- _REQUIRED WORK_:
Count how many lines of the items below contain the string "kern". Reply with the number alone.

Collection entries
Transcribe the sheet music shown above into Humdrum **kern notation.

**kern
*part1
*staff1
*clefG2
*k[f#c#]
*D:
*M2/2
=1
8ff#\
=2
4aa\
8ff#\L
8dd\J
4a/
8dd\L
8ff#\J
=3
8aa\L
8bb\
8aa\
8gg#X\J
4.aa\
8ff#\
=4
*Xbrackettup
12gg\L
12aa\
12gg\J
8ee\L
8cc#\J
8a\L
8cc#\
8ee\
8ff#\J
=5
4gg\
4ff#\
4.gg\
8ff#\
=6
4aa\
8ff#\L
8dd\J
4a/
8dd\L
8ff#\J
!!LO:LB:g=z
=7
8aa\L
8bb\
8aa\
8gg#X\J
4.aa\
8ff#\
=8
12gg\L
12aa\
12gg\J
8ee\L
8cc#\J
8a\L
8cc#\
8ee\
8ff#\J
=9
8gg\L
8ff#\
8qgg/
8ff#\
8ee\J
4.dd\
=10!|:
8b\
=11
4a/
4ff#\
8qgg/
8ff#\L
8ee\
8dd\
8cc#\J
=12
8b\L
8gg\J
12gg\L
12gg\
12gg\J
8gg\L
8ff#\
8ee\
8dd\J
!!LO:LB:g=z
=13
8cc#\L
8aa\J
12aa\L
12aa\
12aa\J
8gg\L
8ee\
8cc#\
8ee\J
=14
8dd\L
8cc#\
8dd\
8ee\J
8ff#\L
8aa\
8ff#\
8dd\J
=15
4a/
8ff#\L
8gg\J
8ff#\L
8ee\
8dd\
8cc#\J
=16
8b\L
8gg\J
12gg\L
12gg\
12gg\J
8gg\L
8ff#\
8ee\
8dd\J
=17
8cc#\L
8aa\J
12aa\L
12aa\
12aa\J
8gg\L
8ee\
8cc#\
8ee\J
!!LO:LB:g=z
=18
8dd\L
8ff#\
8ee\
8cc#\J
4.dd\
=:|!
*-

==

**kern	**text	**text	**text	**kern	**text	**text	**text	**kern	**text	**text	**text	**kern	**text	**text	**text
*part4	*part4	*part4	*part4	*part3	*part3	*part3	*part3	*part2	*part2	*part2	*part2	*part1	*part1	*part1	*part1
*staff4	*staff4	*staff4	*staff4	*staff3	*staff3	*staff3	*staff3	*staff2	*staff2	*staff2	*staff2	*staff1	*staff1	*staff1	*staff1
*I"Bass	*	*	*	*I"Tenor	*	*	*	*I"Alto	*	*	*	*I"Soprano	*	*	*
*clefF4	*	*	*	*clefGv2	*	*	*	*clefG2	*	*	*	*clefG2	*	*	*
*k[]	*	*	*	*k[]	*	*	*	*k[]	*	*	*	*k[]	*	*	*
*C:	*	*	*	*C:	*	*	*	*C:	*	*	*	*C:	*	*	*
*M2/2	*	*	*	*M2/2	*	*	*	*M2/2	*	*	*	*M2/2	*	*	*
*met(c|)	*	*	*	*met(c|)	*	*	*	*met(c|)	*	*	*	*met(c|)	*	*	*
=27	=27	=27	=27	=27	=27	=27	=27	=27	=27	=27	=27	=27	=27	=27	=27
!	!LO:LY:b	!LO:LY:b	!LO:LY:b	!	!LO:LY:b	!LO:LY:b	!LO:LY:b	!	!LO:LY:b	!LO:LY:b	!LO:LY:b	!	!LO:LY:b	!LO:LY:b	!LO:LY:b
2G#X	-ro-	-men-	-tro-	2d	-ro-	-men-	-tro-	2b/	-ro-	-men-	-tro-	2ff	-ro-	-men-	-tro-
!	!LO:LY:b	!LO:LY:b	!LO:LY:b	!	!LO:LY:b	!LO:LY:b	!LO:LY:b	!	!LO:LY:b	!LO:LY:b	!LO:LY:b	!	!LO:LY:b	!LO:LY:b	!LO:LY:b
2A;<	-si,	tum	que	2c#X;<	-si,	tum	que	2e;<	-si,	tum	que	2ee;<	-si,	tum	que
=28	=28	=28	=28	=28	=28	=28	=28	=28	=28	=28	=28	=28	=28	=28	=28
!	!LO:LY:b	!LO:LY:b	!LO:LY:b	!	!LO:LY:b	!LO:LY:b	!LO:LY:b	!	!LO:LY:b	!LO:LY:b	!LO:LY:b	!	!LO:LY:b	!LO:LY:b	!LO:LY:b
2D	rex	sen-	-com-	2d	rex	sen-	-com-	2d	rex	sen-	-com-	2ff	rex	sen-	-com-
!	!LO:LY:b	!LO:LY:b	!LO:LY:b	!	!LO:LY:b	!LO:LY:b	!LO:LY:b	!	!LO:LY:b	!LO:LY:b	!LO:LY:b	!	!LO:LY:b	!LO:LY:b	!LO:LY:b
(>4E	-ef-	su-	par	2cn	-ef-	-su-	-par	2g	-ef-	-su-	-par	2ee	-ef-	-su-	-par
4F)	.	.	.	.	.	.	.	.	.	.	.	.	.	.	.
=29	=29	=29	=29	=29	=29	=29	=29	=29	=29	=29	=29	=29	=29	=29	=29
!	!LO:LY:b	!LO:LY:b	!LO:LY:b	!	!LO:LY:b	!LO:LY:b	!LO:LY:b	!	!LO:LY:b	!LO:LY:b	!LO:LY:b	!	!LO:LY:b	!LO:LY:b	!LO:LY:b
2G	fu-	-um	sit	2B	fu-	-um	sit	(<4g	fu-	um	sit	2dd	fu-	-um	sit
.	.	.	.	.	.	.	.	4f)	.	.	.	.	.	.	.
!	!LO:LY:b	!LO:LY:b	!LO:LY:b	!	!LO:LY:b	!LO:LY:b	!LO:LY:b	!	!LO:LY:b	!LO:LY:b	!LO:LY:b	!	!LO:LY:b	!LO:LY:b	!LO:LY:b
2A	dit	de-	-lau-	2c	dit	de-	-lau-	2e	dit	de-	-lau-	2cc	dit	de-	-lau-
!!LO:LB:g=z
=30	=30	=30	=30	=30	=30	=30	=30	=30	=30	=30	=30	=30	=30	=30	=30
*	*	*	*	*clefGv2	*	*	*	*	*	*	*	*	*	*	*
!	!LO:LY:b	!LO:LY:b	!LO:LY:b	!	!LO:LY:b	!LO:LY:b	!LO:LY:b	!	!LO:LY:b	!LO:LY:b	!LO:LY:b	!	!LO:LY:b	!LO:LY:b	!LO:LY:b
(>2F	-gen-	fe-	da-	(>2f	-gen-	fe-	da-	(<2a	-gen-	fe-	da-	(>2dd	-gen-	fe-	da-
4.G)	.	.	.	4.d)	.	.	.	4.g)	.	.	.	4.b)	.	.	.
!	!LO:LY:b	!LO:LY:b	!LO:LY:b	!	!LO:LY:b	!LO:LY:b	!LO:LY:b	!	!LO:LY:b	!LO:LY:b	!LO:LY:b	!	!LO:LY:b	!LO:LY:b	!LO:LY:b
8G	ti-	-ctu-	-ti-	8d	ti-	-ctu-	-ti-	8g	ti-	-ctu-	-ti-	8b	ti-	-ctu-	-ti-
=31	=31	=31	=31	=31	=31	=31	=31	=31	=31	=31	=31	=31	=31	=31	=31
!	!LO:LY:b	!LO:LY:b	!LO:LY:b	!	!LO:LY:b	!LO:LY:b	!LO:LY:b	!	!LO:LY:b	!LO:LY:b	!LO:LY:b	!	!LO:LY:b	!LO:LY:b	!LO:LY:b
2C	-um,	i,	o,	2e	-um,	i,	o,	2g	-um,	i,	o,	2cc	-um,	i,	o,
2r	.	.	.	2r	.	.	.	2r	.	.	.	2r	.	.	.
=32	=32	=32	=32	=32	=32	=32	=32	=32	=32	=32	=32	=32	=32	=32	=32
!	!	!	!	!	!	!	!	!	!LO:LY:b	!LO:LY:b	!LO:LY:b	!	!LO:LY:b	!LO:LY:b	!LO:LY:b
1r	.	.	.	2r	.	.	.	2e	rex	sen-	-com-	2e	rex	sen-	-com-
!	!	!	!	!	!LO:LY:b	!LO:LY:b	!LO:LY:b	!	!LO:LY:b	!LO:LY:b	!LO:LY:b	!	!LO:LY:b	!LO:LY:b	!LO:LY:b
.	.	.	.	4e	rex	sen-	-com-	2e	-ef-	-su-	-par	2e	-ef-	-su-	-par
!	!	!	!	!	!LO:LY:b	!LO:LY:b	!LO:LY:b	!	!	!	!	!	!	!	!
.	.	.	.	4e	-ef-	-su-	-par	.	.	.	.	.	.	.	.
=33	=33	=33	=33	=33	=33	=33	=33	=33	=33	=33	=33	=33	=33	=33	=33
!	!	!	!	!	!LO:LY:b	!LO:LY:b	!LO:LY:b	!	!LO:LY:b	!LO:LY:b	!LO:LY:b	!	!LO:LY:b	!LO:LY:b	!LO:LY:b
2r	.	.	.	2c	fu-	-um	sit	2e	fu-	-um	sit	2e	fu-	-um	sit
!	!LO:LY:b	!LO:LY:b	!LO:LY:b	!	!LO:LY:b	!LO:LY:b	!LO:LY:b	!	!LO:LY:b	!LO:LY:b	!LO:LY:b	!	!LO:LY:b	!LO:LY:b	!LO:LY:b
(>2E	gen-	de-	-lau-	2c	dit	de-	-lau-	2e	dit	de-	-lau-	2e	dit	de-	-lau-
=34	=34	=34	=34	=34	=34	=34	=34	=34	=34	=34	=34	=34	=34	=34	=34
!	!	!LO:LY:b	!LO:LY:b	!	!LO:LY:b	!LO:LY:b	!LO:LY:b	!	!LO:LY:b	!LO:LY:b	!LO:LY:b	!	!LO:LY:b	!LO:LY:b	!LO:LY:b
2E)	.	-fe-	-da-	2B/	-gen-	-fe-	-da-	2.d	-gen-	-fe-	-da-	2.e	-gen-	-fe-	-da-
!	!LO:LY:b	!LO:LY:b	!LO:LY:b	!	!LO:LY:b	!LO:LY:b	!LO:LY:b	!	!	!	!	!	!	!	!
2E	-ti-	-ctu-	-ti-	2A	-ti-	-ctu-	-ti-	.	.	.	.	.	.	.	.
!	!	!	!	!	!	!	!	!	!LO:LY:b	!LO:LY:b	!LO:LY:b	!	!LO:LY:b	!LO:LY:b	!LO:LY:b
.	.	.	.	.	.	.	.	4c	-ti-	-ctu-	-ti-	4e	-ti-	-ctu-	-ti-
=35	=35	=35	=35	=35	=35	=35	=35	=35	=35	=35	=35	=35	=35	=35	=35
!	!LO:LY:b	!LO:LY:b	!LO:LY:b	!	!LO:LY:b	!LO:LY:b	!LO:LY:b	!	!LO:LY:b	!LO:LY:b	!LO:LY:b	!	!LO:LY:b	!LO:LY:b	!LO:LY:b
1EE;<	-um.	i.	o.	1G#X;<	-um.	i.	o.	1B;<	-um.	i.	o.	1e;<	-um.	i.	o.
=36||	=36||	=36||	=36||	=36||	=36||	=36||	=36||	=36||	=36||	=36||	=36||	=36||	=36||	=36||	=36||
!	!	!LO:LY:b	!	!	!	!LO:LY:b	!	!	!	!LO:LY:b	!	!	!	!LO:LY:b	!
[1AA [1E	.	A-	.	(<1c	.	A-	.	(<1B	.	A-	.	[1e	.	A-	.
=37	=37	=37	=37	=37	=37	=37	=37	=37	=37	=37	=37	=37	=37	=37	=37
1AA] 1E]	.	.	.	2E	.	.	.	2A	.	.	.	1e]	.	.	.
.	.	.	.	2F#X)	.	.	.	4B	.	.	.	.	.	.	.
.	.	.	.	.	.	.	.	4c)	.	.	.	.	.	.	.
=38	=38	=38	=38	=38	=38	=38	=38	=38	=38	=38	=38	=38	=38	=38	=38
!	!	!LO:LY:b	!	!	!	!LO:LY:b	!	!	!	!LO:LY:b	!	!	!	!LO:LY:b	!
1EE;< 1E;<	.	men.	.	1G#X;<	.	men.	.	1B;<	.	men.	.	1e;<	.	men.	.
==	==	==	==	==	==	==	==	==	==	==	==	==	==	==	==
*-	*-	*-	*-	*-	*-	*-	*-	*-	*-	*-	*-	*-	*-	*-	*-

- _SOLUTION FOR THIS TASK_:
3